#### DATA EXTRACT
· · · ·

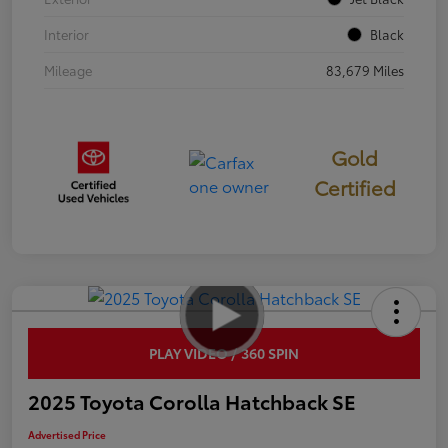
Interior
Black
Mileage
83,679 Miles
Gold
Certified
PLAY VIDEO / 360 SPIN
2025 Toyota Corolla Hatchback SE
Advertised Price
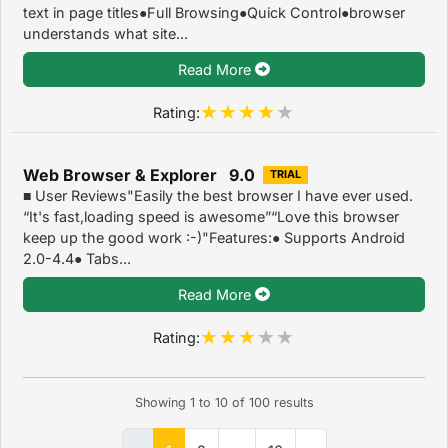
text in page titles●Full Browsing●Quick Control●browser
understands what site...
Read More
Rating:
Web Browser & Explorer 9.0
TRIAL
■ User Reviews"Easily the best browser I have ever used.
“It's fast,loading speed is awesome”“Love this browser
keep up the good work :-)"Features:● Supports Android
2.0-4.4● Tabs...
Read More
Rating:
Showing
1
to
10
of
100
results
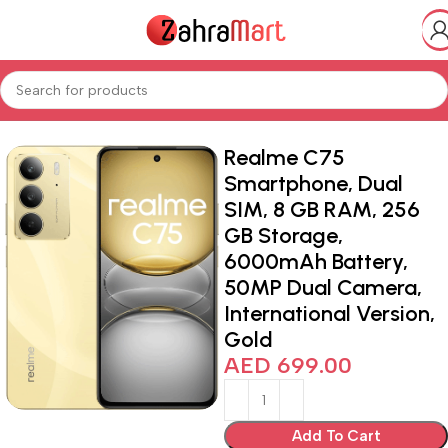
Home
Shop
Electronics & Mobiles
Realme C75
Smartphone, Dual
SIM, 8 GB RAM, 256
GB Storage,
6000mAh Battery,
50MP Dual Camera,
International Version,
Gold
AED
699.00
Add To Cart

· · · ·

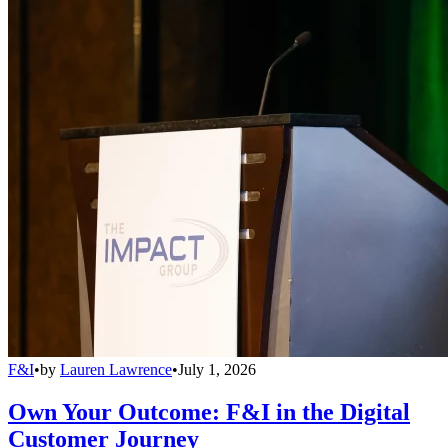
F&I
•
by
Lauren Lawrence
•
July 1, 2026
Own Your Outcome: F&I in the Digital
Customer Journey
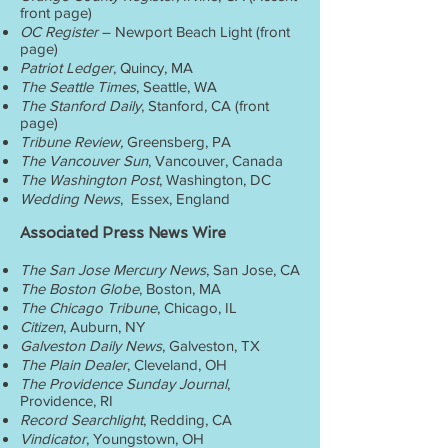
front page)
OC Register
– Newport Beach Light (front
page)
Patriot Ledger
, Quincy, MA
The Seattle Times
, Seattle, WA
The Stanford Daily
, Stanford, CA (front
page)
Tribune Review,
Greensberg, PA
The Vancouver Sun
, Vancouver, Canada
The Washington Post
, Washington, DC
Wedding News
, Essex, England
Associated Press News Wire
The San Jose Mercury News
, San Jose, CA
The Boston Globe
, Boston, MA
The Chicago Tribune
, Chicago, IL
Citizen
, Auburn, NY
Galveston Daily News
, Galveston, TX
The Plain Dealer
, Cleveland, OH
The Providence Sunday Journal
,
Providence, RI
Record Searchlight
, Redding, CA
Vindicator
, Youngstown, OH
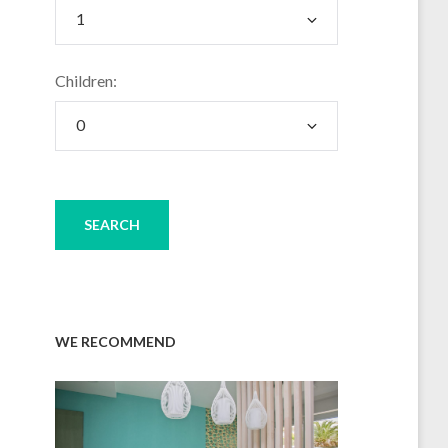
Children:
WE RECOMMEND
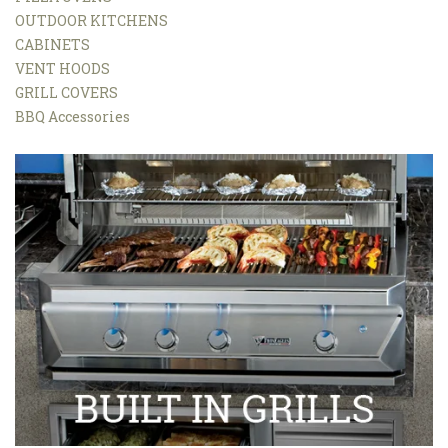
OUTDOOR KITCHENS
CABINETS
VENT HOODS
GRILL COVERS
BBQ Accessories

· · · ·

#### ABOUT THIS TASK
Above are the records; restate exactly the lines from the one containing "2.0-4.4● Tabs..." through the one containing "Add To Cart", keeping pictures out.

#### SOLUTION
2.0-4.4● Tabs...
Read More
Rating:
Showing
1
to
10
of
100
results
Home
Shop
Electronics & Mobiles
Realme C75
Smartphone, Dual
SIM, 8 GB RAM, 256
GB Storage,
6000mAh Battery,
50MP Dual Camera,
International Version,
Gold
AED
699.00
Add To Cart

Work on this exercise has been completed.